Winemaking at Bernard Defaix

To make good wine, you need good grapes.

The first step to successful winemaking begins in the vineyard itself. The training of the vines on organic farming with a very rigorous follow-up enables the grapes to reach their peak level of maturity and expression. We harvest mechanically for better working flexibility. We can, for example, stop harvesting when it rains. On our grape variety, Chardonnay, we obtain very good results with the harvesting machine and the quality of our wines is excellent.

The grapes for Bernard Defaix Chablis are taken rapidly to the cellar where there are immediately pressed. We began in 2004 with a new installation for receiving the harvest and pressing which respects the raw material even more.

In the new harvesting bins, there is a chamber at the bottom to collect the juice and separate it from the harvest in order to avoid oxidation. Then, the harvesting bins are emptied on a conveyor belt which “feeds” one of the presses. With this system, we can refine the sorting, and the grapes are absolutely not triturated. The soft pressing allows us to sort the best juices. Finally, on the new press, the bottom collecting the juices has reduced dimensions so that the surface contact between air and juice is as small as possible.

The first benefit we have observed with this new installation is the very low rate of deposit in the juices, which enables us to work even more on the fineness of the wines. The alcoholic fermentation, followed by the malolactic fermentation, take place in stainless steel tanks or in oak barrels depending on the type of wine being produced. The wine is kept on its fine lees for 8 to 12 months, depending on the cru or vintage. These lees are regularly moved round to enrich the wine. In the barrels, we use a "batonnage" technique, and in the tanks the lees are pumped over in the absence of air. Racking begins in April with Petit Chablis and ends during the summer for the Premiers Crus. We fine the wines to ensure soft clarification. They then undergo light filtration before bottling. We carry out all these operations ourselves.

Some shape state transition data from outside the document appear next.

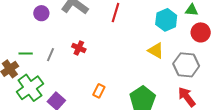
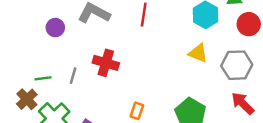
red cross: (79, 48) -> (106, 63), size x1.5

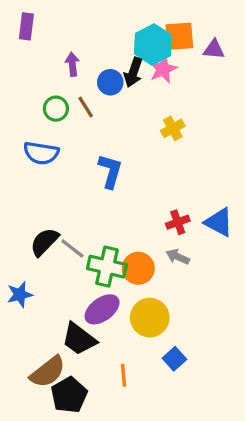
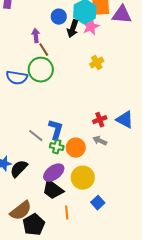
purple triangle: (214, 49) -> (122, 15), size x1.5
purple arrow: (72, 64) -> (36, 36), moved
blue circle: (110, 82) -> (59, 17), moved
green circle: (56, 109) -> (41, 70), moved, size x1.6
blue L-shape: (110, 171) -> (56, 130), moved
black semicircle: (44, 242) -> (19, 169), moved
green cross: (107, 267) -> (57, 147), size x0.6
black trapezoid: (79, 339) -> (53, 190), moved

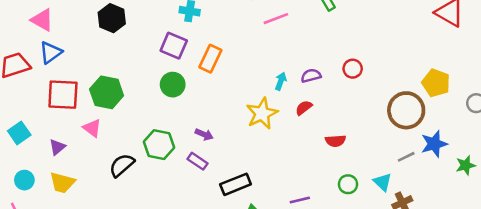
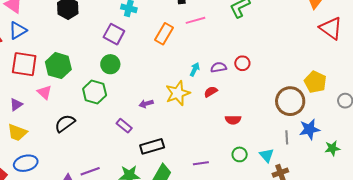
orange rectangle: (210, 59) -> (164, 34), moved
red circle: (353, 69) -> (242, 63), moved
purple arrow: (204, 134) -> (146, 104), moved, turned 136
green hexagon: (159, 145) -> (95, 92), moved
gray line: (406, 157) -> (287, 137), turned -72

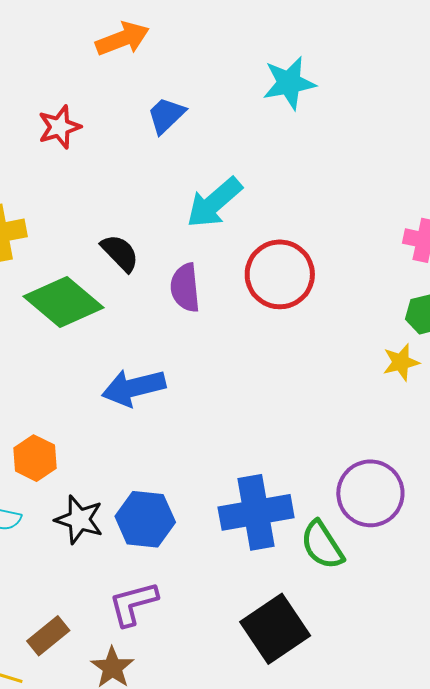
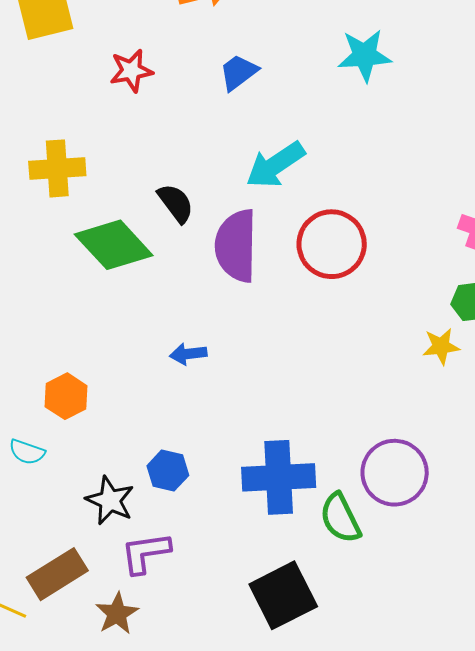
purple semicircle: (185, 288) -> (236, 246), size x1.5
blue arrow: (134, 388) -> (188, 354), moved, size x0.6
blue hexagon: (145, 519) -> (168, 471), size x0.7
black star: (79, 520) -> (110, 500), moved
brown rectangle: (48, 636) -> (57, 574), size x1.4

In the days before concrete and stainless steel, wood was the only recipient in which one was able to store and transport wine in bulk. Different varieties of wood were utilised. Today, the only wood used for wine barrels is oak. Indeed, from a mere container, wood was soon discovered to play an actual role in improving wine ; vine-growers thus selected the wood which had the most interesting sensorial qualities, namely oak. A part of our wines ferment and are aged in oak barrels. The wood is porous, allowing micro-oxygenation of the wine. Furthermore, the lees are regularly moved round using "batonnage". These 2 processes enable the wine to acquire fuller body and structure.

However, in order to preserve the typicity of the Bernard Defaix appellations, it is essential to use wood with great care. Indeed, if the proportion of barrels (and new barrels) is too great, the oak confers its own aromas, masking those of the wine. We are careful not to go to this extreme. This is why the “cuvées”aged in barrels are always blended with the same “cuvées” aged in tanks. Therefore, in our wines that are fermented and aged in barrels, the aromatic hints of wood almost go unnoticed.